**Required work:** How many lines in the entries below include the string "light"? Answer with the number only.

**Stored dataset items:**
Start of Block

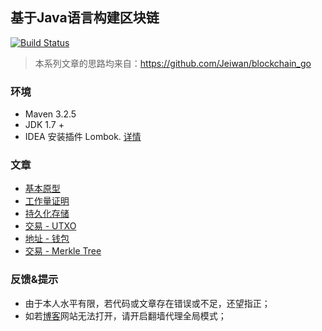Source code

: ## 基于Java语言构建区块链
[![Build Status](https://travis-ci.org/wangweiX/blockchain-java.svg?branch=master)](https://travis-ci.org/wangweiX/blockchain-java)

> 本系列文章的思路均来自：https://github.com/Jeiwan/blockchain_go

### 环境

- Maven 3.2.5
- JDK 1.7 +
- IDEA 安装插件 Lombok. [详情](https://wangwei.one/posts/917fb1e0.html)


### 文章

- [基本原型](https://wangwei.one/posts/build-blockchain-in-java-base-prototype.html)
- [工作量证明](https://wangwei.one/posts/build-blockchain-in-java-proof-of-work.html)
- [持久化存储](https://wangwei.one/posts/build-blockchain-in-java-data-persistence.html)
- [交易 - UTXO](https://wangwei.one/posts/build-blockchain-in-java-transaction-utxo.html)
- [地址 - 钱包](https://wangwei.one/posts/build-blockchain-in-java-wallet-address.html)
- [交易 - Merkle Tree](https://wangwei.one/posts/build-blockchain-in-java-transaction-merkle-tree.html)


### 反馈&提示
- 由于本人水平有限，若代码或文章存在错误或不足，还望指正；
- 如若[博客](https://wangwei.one/)网站无法打开，请开启翻墙代理全局模式；
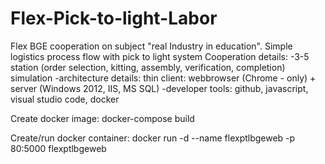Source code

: # Flex-Pick-to-light-Labor
Flex BGE cooperation on subject "real Industry in education". Simple logistics process flow with pick to light system
Cooperation details:
  -3-5 station (order selection, kitting, assembly, verification, completion) simulation
  -architecture details: thin client: webbrowser (Chrome - only) + server (Windows 2012, IIS, MS SQL)
  -developer tools: github, javascript, visual studio code, docker
 
Create docker image:
  docker-compose build

Create/run docker container:
  docker run -d --name flexptlbgeweb -p 80:5000 flexptlbgeweb
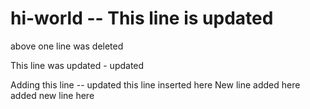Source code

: # hi-world -- This line is updated
above one line was deleted

This line was updated - updated

Adding this line  -- updated this line
inserted here
New line added here
added new line here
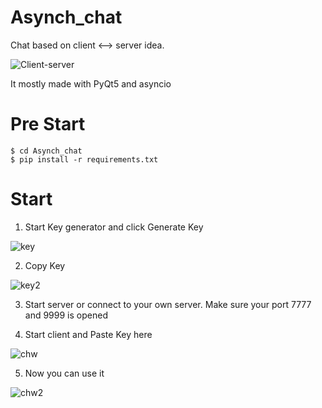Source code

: # Asynch_chat
Chat based on client &lt;--> server idea.

![Client-server](https://user-images.githubusercontent.com/105741091/235299027-6d475413-069c-405e-add0-515f195b72c4.jpg)


 It mostly made with PyQt5 and asyncio

# Pre Start 
<pre><code>$ cd Asynch_chat
$ pip install -r requirements.txt </code></pre>

# Start

1. Start Key generator and click Generate Key

![key](https://user-images.githubusercontent.com/105741091/235296161-bdea8a94-4637-4194-8bd3-8ab817823dec.png)

2. Copy Key

![key2](https://user-images.githubusercontent.com/105741091/235296552-19eb4a4c-7ccb-4b4f-92d9-f70afa791c3e.png)

3. Start server or connect to your own server. Make sure your port 7777 and 9999 is opened

4. Start client and Paste Key here

![chw](https://user-images.githubusercontent.com/105741091/235296889-9c864e4f-9a40-4ad9-9ee3-5e1574367872.png)

5. Now you can use it

![chw2](https://user-images.githubusercontent.com/105741091/235298023-52465bcc-1168-4704-979a-45a10022704f.png)

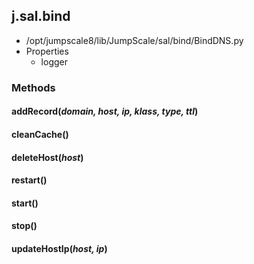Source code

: <!-- toc -->
## j.sal.bind

- /opt/jumpscale8/lib/JumpScale/sal/bind/BindDNS.py
- Properties
    - logger

### Methods

#### addRecord(*domain, host, ip, klass, type, ttl*) 

#### cleanCache() 

#### deleteHost(*host*) 

#### restart() 

#### start() 

#### stop() 

#### updateHostIp(*host, ip*)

End of Block

**Answer box:** 2